Wherever a line in the data below holds "middle", copy that line.

(Source records)
....
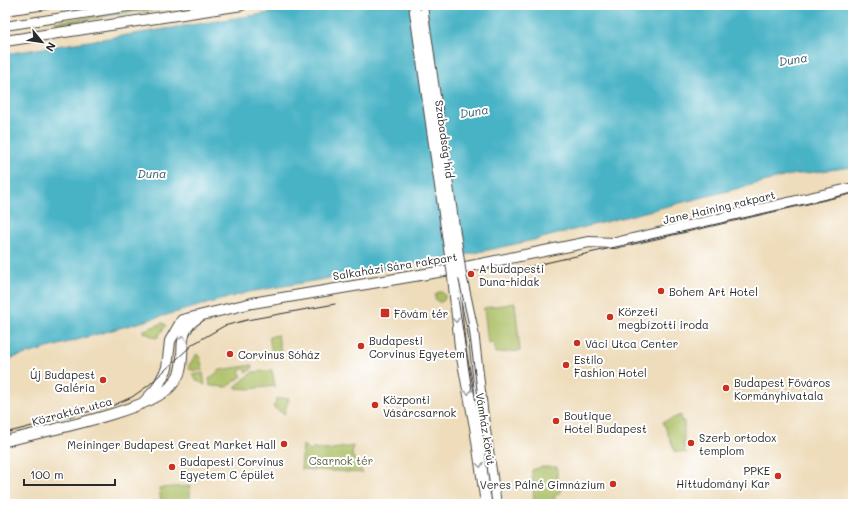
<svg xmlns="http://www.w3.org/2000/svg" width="858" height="509" font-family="Mali,sans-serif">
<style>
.green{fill:#aabe62;stroke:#6a7446}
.water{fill:#48b3c6;stroke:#3a6f78}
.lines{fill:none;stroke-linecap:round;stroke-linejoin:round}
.minor-casing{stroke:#484640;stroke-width:10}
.major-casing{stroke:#484640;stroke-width:12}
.minor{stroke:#fff;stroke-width:8}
.major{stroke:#fff;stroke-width:10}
.tram{stroke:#2b2b2b;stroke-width:1}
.major-bridge-casing{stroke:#484640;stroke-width:12;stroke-linecap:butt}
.major-bridge{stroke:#fff;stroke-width:10}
.oneway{stroke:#a0a0a0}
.poi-dot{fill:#c8321e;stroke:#fff;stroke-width:1.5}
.labels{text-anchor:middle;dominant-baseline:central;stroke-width:4;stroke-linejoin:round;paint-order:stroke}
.street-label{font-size:11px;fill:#2b2b2b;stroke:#fff}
.poi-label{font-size:11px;fill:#2b2b2b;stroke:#fff;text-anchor:start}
.park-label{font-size:11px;fill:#575e3e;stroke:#fff}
.water-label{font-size:12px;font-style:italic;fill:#376169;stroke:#fff}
</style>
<rect width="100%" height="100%" fill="#fff"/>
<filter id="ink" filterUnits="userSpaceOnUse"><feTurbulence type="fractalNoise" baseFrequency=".025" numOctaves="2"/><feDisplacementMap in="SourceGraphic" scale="8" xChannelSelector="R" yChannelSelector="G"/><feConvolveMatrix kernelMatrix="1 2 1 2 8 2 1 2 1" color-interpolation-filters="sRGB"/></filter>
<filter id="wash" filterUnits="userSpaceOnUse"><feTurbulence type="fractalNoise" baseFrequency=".012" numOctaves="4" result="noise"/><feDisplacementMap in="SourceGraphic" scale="16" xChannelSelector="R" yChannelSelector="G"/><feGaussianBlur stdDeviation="0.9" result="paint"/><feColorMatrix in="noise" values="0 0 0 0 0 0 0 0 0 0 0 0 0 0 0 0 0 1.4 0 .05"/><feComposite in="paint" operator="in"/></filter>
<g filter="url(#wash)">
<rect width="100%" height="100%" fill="#eedcba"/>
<g class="green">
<path d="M168 5H183L60 24 54 22Z"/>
<circle cx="440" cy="297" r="5"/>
<path d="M515 303 520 351 495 353 494 345 492 342 488 343 484 308Z"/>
<path d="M163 323 166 325 158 337 155 338 142 331Z"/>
<path d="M278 335 281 352 272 353 269 337Z"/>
<path d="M197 354 200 358 203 370 195 371 189 369V365Z"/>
<path d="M252 365V369L247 372 244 368 239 372 242 376 227 387 210 386 209 379 220 370Z"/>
<path d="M272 370 275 386 248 389 236 388V386L253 372Z"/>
<path d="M203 373 205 385 196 380 192 375Z"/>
<path d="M289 398 284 414 273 407 276 403 275 399Z"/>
<path d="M681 415V421H684V450L687 453 675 451 663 422Z"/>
<path d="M303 445 311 451 314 447 319 450 320 448 326 450 353 446 352 455 363 473 301 469Z"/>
<path d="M541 467H557V482L561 484 560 493 554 496 557 504H534L532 470Z"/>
<path d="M190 486V501H161L159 488Z"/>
</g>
<path class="water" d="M320 5H853V167L791 175 534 240 424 264 422 262 249 292 5 360V54Z"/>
</g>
<g filter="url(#ink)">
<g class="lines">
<defs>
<g id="minor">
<path d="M5 11 46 5"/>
<path d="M5 26 141 5"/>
</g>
<g id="major">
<path d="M422 5 423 14"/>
<path d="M5 41 242 5"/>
<path d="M461 275 473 331 483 417 496 504"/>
<path d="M453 276 460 347 475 427 486 504"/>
<path d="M144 402 157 388 167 368 170 341 182 320 252 303 456 269 589 242 615 243 853 188"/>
<path d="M5 441C40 432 150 411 171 386 174 382 179 376 180 371 186 350 175 331 199 317"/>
</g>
</defs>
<use href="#minor" class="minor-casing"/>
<use href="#major" class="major-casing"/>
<use href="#minor" class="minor"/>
<use href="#major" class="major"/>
<g class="tram">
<path d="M419 5 458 276 468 321 492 504"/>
<path d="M519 269 853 193"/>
<path d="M458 298 472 391"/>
<path d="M5 433 114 405 132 397 149 385 193 344 224 326 247 320 335 304"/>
</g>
<defs>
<g id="major-bridge">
<path d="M414 5 453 276"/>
<path d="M423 14 461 275"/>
</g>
</defs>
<use href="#major-bridge" class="major-bridge-casing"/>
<use href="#major-bridge" class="major-bridge"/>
</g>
<defs><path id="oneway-chevron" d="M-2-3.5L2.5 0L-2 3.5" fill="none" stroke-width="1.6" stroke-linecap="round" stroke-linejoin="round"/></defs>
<g class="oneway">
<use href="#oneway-chevron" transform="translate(456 320) rotate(84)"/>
<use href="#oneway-chevron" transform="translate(183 338) rotate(-77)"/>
<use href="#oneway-chevron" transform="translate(468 392) rotate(80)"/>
<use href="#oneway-chevron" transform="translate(480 465) rotate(82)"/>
</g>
</g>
<g class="poi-dot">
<circle cx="471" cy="274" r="4"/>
<circle cx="661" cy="291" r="4"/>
<rect x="380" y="308" width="10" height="10" rx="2"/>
<circle cx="610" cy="317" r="4"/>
<circle cx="577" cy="343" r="4"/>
<circle cx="361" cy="346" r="4"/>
<circle cx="230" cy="354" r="4"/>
<circle cx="566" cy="365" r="4"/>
<circle cx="103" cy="380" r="4"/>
<circle cx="726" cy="388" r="4"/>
<circle cx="375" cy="405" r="4"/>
<circle cx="556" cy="421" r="4"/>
<circle cx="691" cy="443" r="4"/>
<circle cx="284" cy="444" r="4"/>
<circle cx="172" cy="467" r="4"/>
<circle cx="778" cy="476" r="4"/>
<circle cx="613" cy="484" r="4"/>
</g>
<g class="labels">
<g class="street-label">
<text transform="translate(445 139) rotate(82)">Szabadság híd</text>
<text transform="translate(719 207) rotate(-13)">Jane Haining rakpart</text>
<text transform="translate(395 266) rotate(-9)">Salkaházi Sára rakpart</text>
<text transform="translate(72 411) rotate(-15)">Közraktár utca</text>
<text transform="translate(486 429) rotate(81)">Vámház körút</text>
</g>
<g class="poi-label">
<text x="479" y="268">A budapesti<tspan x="479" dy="13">Duna-hidak</tspan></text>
<text x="669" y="291">Bohem Art Hotel</text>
<text x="618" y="311">Körzeti<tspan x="618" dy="13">megbízotti iroda</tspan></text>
<text x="394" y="313">Fővám tér</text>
<text x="369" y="340">Budapesti<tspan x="369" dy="13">Corvinus Egyetem</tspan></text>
<text x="585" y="343">Váci Utca Center</text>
<text x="238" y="354">Corvinus Sóház</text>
<text x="574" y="359">Estilo<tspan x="574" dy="13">Fashion Hotel</tspan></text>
<text x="95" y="374" text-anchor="end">Új Budapest<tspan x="95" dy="13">Galéria</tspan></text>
<text x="734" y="382">Budapest Főváros<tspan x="734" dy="13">Kormányhivatala</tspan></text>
<text x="383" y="399">Központi<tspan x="383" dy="13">Vásárcsarnok</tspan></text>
<text x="564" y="415">Boutique<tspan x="564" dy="13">Hotel Budapest</tspan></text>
<text x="699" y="437">Szerb ortodox<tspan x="699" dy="13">templom</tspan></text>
<text x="276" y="444" text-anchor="end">Meininger Budapest Great Market Hall</text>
<text x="180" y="461">Budapesti Corvinus<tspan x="180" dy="13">Egyetem C épület</tspan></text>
<text x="770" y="470" text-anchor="end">PPKE<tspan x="770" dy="13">Hittudományi Kar</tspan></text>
<text x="605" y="484" text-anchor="end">Veres Pálné Gimnázium</text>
</g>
<g class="park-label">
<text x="341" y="460">Csarnok tér</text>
</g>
<g class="water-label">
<text transform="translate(793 59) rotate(-9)">Duna</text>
<text transform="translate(474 111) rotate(-9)">Duna</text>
<text x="152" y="173">Duna</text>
</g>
</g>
<rect width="858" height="509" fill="none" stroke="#fff" stroke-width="20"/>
<g transform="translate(42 42) rotate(119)" stroke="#ffffff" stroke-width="3" paint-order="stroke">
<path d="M0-3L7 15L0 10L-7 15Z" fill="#2b2b2b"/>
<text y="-6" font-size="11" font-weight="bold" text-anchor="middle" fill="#2b2b2b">N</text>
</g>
<path d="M24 479v6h91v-6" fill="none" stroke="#2b2b2b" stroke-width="2"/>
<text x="30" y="479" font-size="12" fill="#2b2b2b" stroke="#ffffff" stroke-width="3" paint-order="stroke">100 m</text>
</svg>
....
## Output for this task
.labels{text-anchor:middle;dominant-baseline:central;stroke-width:4;stroke-linejoin:round;paint-order:stroke}
<text y="-6" font-size="11" font-weight="bold" text-anchor="middle" fill="#2b2b2b">N</text>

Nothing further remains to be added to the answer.